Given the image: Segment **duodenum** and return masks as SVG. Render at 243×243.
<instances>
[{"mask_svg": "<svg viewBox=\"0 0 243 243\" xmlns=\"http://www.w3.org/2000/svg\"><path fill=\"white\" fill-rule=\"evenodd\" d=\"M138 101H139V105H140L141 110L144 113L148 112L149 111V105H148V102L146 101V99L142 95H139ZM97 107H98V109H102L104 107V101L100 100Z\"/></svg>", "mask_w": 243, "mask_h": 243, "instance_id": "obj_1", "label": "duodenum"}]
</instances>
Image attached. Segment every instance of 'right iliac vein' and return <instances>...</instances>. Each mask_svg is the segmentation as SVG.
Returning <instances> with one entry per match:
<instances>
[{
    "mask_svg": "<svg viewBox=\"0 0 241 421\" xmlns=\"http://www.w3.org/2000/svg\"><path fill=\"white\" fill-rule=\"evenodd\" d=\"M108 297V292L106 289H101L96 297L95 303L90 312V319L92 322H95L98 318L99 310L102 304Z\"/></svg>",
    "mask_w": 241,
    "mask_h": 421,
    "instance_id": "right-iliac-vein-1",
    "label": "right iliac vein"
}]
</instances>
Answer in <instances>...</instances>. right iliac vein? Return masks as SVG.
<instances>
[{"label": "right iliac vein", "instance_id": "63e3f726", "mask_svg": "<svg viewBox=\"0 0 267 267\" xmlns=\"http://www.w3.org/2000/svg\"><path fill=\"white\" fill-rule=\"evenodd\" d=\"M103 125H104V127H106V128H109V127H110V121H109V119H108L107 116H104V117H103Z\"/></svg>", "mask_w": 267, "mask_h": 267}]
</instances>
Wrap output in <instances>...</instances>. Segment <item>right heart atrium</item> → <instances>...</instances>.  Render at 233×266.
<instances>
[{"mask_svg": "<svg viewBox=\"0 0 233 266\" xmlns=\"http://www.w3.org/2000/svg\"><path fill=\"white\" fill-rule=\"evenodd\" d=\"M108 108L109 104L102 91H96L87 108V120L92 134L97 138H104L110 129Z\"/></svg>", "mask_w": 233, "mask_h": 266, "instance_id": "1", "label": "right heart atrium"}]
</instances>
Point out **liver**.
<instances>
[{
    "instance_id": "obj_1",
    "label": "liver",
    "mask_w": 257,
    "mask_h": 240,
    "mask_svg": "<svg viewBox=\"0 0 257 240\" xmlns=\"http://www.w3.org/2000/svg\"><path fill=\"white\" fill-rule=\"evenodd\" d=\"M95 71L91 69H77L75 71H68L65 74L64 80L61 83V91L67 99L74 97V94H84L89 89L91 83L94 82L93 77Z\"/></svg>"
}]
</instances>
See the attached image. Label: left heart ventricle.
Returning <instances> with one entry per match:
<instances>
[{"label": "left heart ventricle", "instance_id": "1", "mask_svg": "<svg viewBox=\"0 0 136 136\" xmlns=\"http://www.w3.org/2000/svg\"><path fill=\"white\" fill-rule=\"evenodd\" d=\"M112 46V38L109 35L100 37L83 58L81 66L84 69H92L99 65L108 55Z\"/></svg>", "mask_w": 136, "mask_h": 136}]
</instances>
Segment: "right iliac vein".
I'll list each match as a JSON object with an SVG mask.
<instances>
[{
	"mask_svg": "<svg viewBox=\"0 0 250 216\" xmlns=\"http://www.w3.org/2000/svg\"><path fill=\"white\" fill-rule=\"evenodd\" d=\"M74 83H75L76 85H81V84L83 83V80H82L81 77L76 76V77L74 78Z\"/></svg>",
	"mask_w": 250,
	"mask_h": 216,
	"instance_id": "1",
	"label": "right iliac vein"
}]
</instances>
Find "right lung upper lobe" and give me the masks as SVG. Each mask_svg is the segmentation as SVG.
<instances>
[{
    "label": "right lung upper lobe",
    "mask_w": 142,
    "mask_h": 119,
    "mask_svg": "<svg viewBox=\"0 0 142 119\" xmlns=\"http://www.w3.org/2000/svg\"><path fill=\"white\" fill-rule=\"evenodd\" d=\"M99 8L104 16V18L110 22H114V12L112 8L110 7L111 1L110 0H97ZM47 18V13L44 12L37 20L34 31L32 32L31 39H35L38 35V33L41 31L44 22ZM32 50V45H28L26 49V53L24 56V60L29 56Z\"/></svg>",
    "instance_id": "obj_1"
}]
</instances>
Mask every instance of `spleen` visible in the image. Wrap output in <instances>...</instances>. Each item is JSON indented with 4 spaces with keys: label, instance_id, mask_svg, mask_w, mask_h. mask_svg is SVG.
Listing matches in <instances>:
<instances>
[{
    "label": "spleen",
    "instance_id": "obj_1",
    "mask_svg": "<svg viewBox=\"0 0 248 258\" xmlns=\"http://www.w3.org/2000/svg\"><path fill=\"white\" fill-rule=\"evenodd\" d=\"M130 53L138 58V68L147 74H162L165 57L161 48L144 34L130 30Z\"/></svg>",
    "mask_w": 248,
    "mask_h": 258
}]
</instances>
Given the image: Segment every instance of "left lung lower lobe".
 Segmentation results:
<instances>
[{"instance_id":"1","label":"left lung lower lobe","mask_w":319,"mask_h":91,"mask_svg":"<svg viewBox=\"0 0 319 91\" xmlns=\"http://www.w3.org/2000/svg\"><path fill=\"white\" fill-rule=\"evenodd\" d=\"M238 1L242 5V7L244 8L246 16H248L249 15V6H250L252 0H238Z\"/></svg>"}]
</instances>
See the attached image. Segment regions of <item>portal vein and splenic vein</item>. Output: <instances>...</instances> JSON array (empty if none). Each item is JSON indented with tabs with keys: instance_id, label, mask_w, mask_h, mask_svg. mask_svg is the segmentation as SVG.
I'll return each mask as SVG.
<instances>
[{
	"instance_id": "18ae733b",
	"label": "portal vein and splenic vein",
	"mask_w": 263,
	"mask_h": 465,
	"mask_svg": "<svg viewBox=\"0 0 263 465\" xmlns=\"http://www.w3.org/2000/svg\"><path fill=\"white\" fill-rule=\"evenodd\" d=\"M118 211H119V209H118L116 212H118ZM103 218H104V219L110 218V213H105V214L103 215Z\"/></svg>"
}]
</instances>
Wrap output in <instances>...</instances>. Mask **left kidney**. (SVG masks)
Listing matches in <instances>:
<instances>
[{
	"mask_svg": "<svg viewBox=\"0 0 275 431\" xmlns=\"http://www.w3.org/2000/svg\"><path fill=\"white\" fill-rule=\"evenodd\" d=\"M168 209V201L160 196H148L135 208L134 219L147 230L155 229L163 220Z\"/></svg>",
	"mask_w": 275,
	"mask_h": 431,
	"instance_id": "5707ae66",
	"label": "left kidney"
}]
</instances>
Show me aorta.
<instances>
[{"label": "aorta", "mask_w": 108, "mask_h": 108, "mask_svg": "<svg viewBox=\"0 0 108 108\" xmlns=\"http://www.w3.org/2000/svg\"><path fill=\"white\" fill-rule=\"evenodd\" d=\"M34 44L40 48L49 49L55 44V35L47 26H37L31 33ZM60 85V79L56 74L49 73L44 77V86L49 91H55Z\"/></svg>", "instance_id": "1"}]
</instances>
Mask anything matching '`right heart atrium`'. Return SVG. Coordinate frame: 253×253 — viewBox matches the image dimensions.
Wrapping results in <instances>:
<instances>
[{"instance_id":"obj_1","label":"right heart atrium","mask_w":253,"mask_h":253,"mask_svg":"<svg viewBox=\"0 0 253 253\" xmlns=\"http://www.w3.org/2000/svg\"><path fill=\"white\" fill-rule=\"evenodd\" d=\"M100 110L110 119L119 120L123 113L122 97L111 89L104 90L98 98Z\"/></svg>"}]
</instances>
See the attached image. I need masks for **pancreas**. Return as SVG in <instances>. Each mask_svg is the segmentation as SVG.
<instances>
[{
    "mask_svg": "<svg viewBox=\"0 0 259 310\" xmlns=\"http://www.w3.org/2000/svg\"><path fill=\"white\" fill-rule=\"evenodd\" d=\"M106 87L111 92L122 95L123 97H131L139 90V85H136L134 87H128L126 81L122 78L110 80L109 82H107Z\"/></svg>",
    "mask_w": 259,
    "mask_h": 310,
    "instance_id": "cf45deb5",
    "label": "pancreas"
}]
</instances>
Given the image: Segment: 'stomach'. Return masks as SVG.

WHAT YOU ARE ASKED TO DO:
Arrange everything from the start of the records down to the line containing "101H139V105H140L141 110L144 113L148" as a two-column CSV with the columns "prompt" and "reply". Give one row for each request, with its text and its answer each in a single quoted field and line breaks turned into spaces.

FINISHED ANSWER:
prompt,reply
"Given the image: Segment **duodenum** and return masks as SVG. Render at 243×243.","<instances> [{""mask_svg"": ""<svg viewBox=\""0 0 243 243\"" xmlns=\""http://www.w3.org/2000/svg\""><path fill=\""white\"" fill-rule=\""evenodd\"" d=\""M138 101H139V105H140L141 110L144 113L148 112L149 111V105H148V102L146 101V99L142 95H139ZM97 107H98V109H102L104 107V101L100 100Z\""/></svg>"", ""mask_w"": 243, ""mask_h"": 243, ""instance_id"": ""obj_1"", ""label"": ""duodenum""}]"